WHAT TO PRODUCE: Take the listing below and output it exactly, with no images.

──────

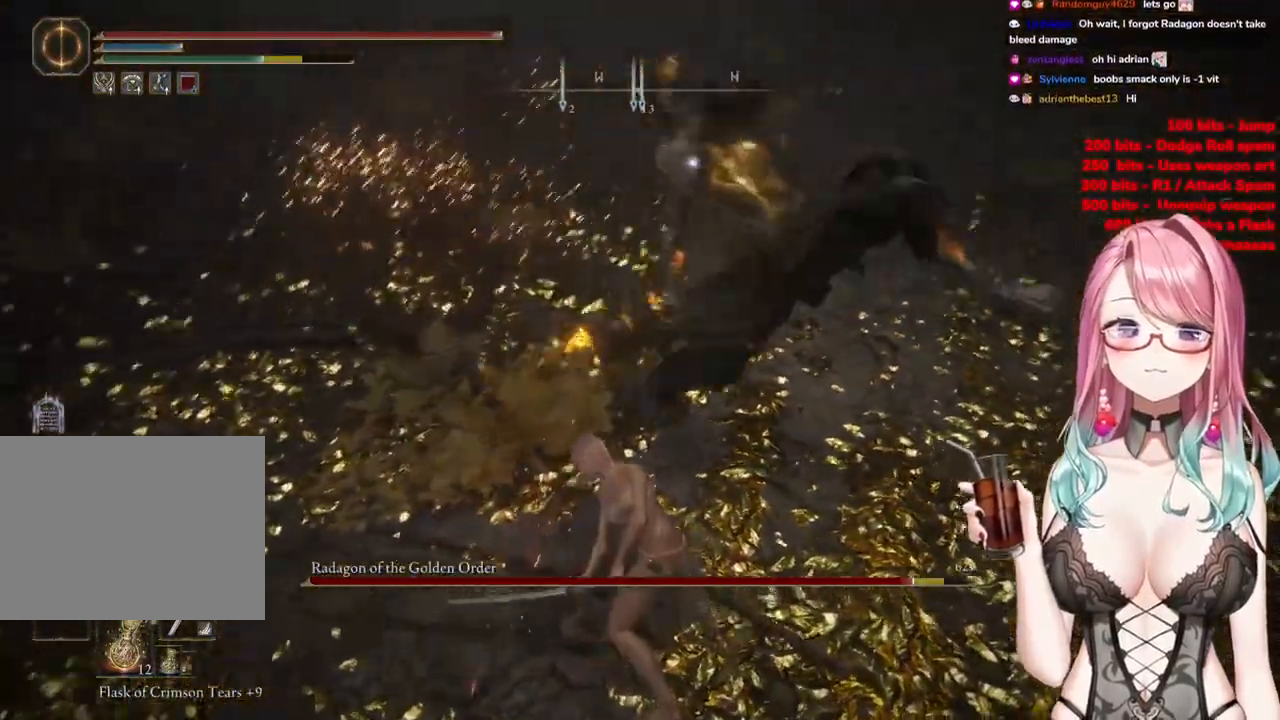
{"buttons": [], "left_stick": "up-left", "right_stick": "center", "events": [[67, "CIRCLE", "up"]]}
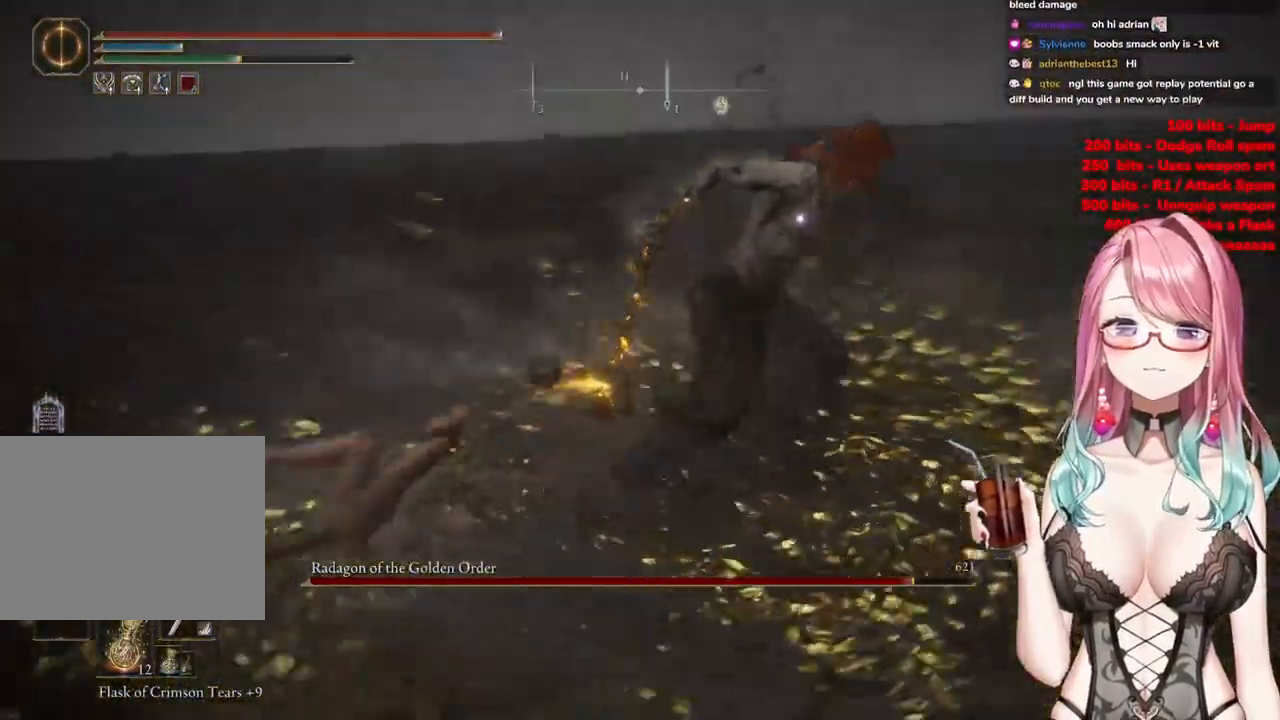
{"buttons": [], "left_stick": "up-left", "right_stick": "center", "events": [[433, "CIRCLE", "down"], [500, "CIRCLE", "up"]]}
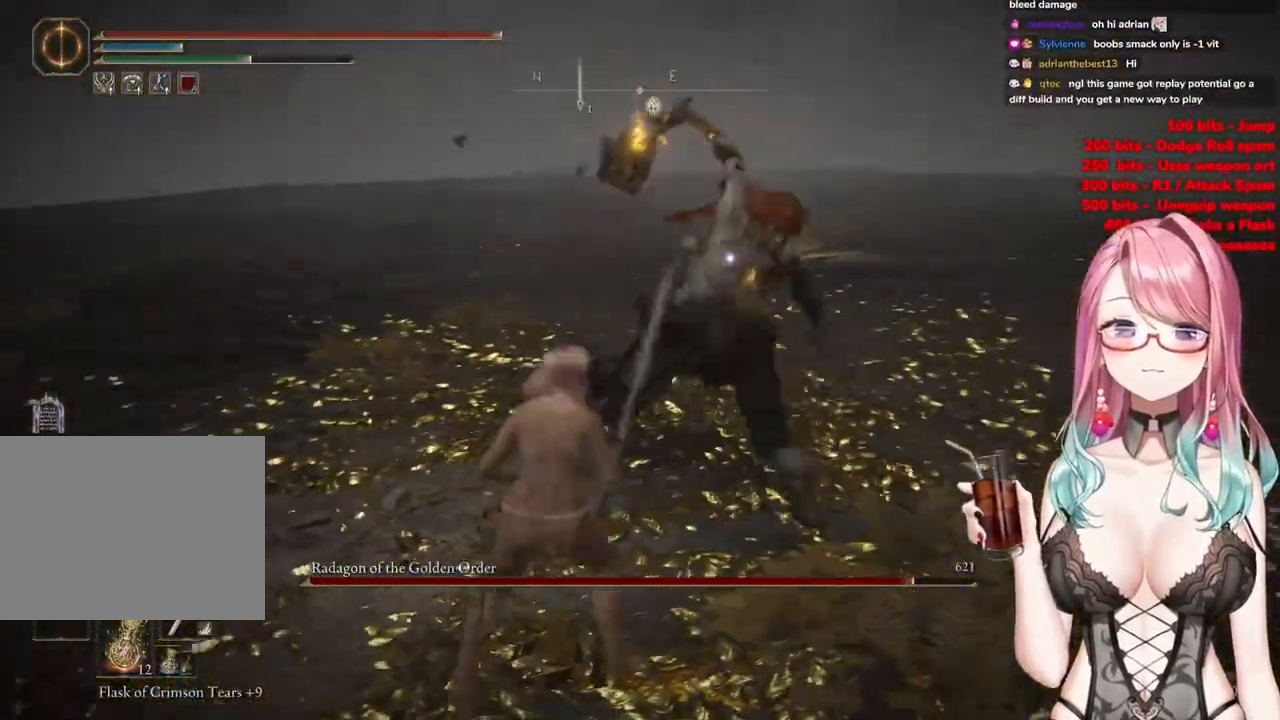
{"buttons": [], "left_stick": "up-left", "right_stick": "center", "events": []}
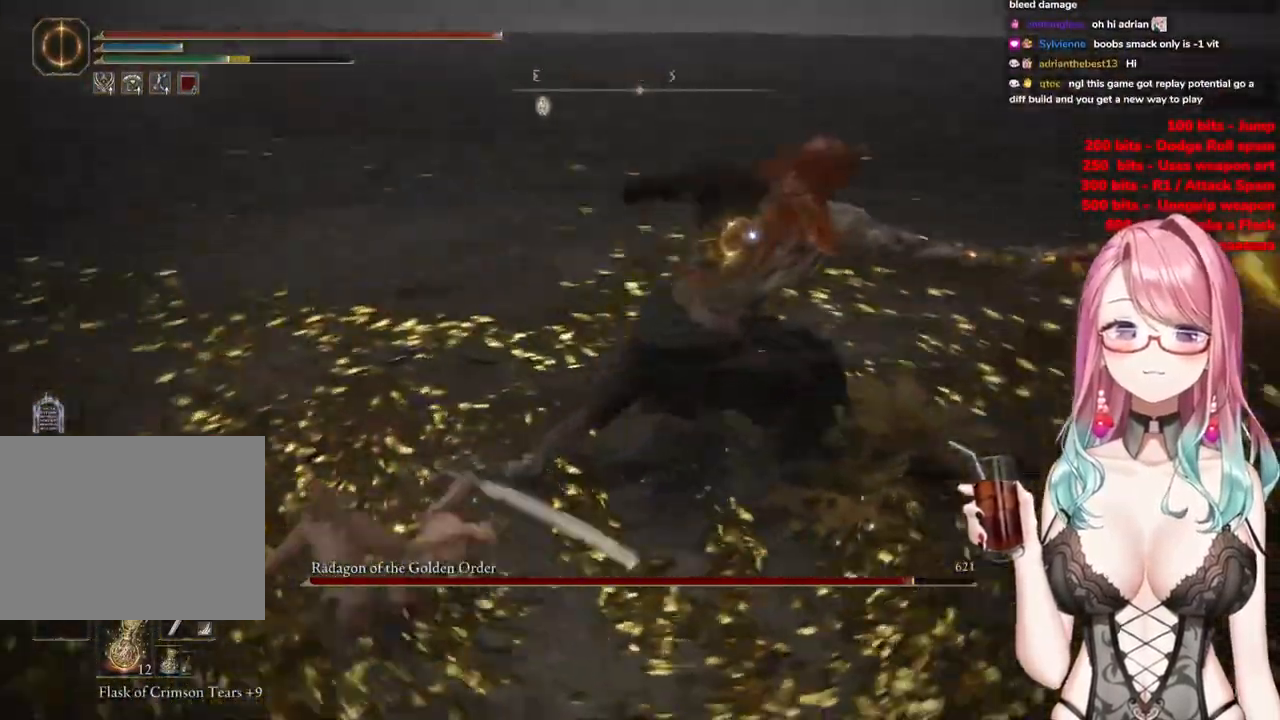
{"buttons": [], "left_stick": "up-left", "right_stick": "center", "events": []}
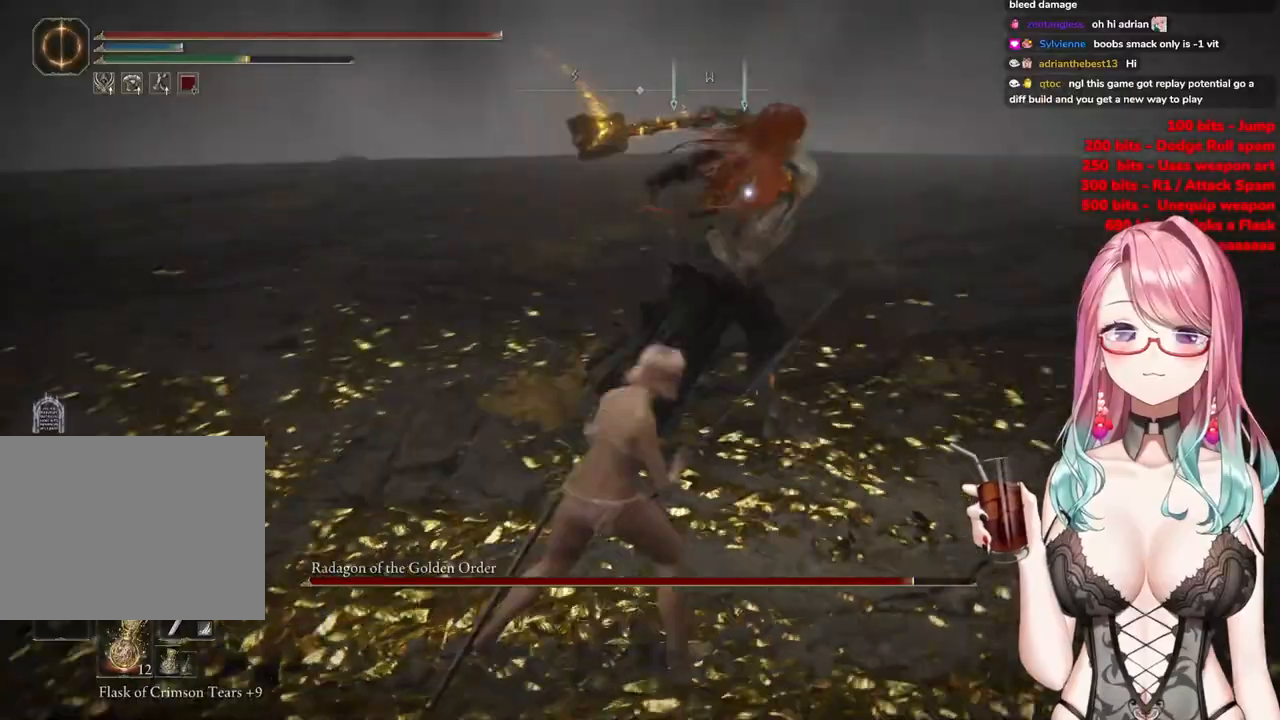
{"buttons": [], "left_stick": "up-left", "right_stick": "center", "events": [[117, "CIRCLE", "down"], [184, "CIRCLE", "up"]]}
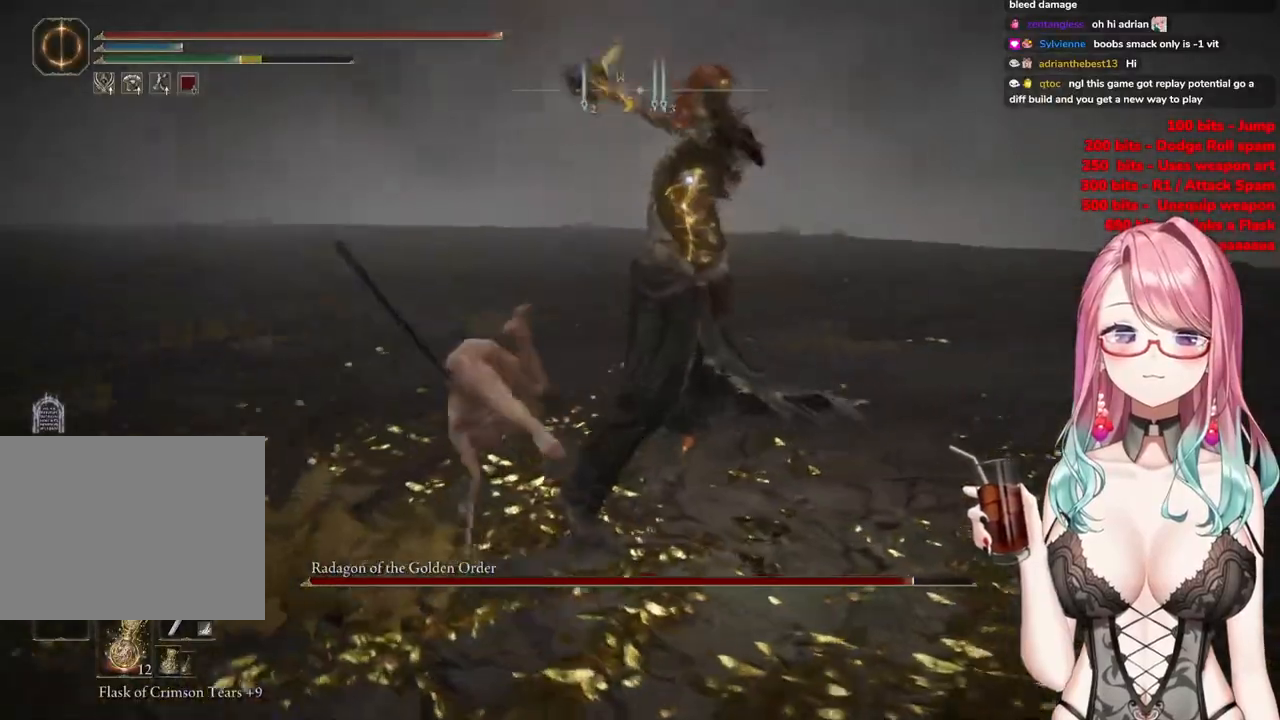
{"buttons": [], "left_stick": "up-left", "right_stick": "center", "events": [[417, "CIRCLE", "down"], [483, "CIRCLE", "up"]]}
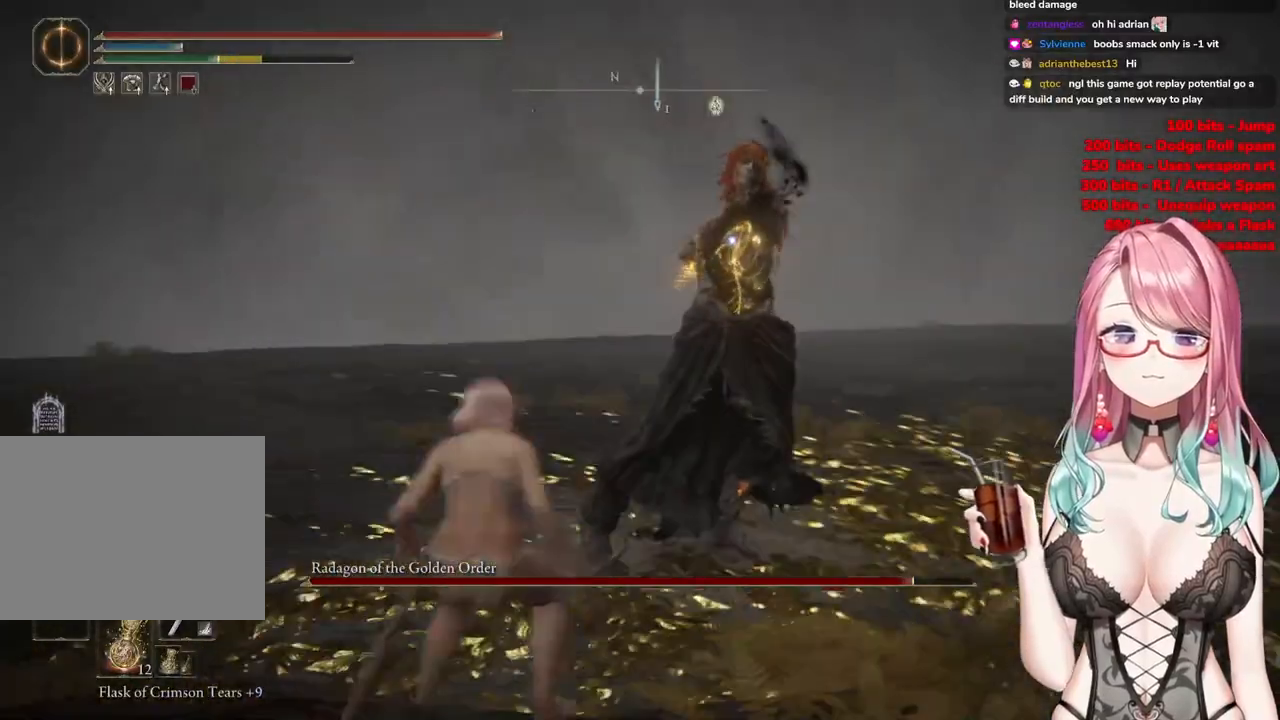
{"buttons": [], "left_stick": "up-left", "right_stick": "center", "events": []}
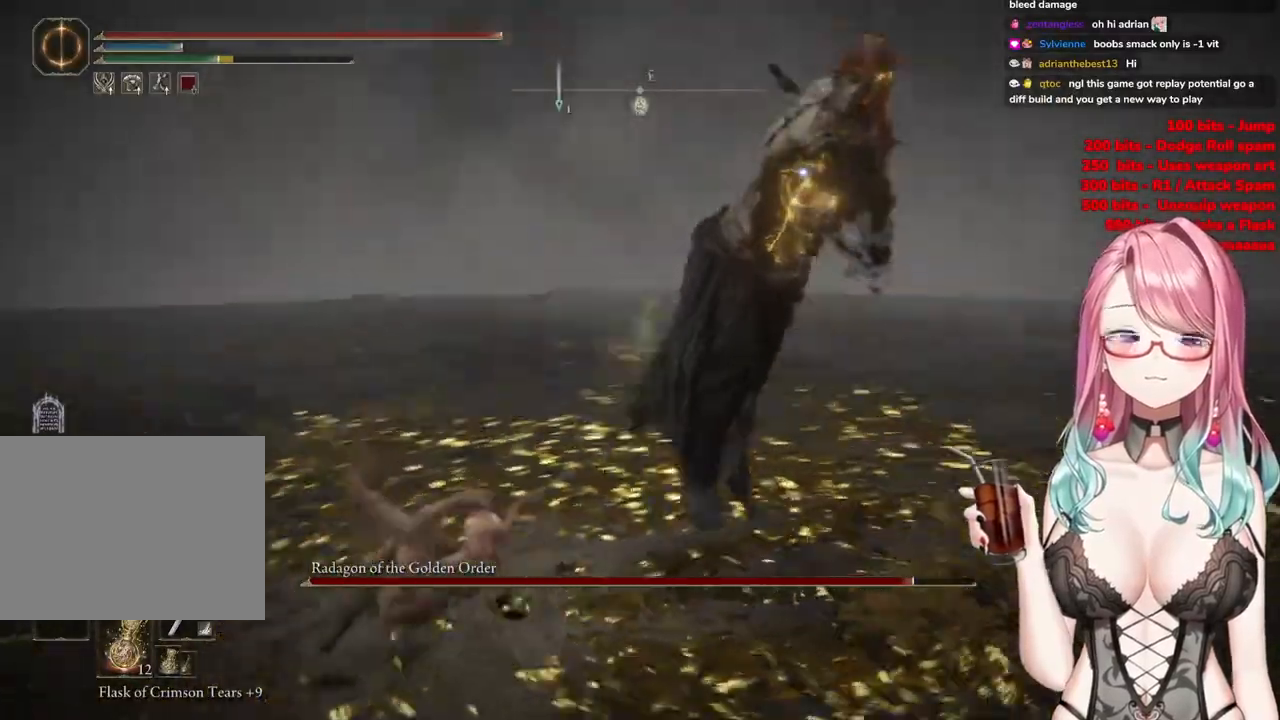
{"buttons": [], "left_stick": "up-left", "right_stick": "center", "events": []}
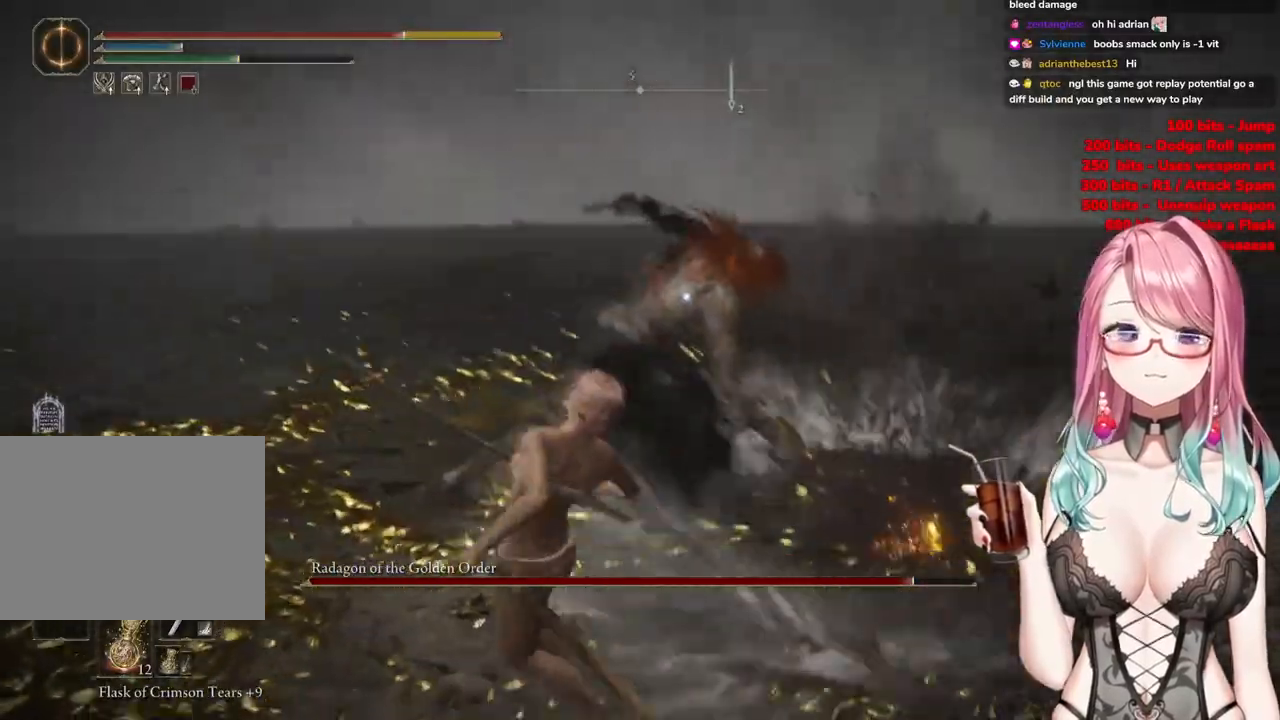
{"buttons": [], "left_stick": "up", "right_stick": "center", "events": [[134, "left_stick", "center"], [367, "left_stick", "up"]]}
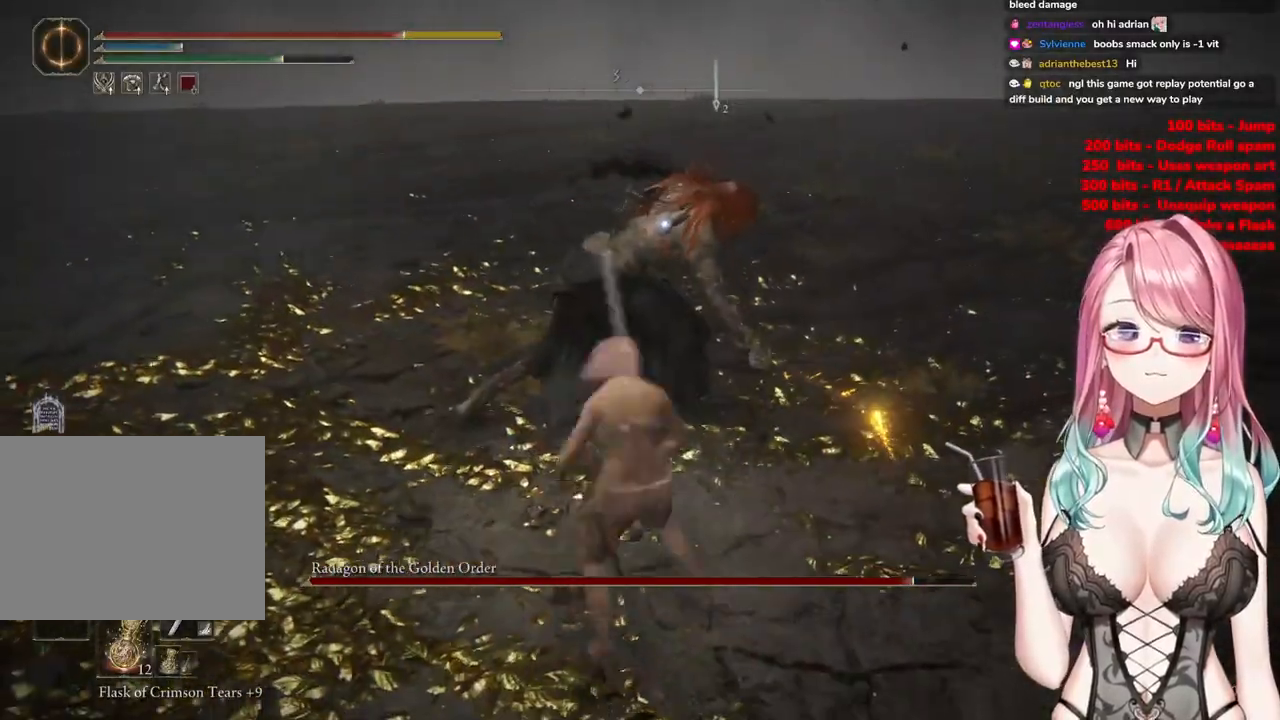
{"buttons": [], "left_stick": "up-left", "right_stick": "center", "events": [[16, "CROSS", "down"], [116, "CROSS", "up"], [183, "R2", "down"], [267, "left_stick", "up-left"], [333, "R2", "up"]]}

──────

EXERCISE OUTPUT:
{"buttons": [], "left_stick": "up-left", "right_stick": "center", "events": [[67, "CIRCLE", "up"]]}
{"buttons": [], "left_stick": "up-left", "right_stick": "center", "events": [[433, "CIRCLE", "down"], [500, "CIRCLE", "up"]]}
{"buttons": [], "left_stick": "up-left", "right_stick": "center", "events": []}
{"buttons": [], "left_stick": "up-left", "right_stick": "center", "events": []}
{"buttons": [], "left_stick": "up-left", "right_stick": "center", "events": [[117, "CIRCLE", "down"], [184, "CIRCLE", "up"]]}
{"buttons": [], "left_stick": "up-left", "right_stick": "center", "events": [[417, "CIRCLE", "down"], [483, "CIRCLE", "up"]]}
{"buttons": [], "left_stick": "up-left", "right_stick": "center", "events": []}
{"buttons": [], "left_stick": "up-left", "right_stick": "center", "events": []}
{"buttons": [], "left_stick": "up", "right_stick": "center", "events": [[134, "left_stick", "center"], [367, "left_stick", "up"]]}
{"buttons": [], "left_stick": "up-left", "right_stick": "center", "events": [[16, "CROSS", "down"], [116, "CROSS", "up"], [183, "R2", "down"], [267, "left_stick", "up-left"], [333, "R2", "up"]]}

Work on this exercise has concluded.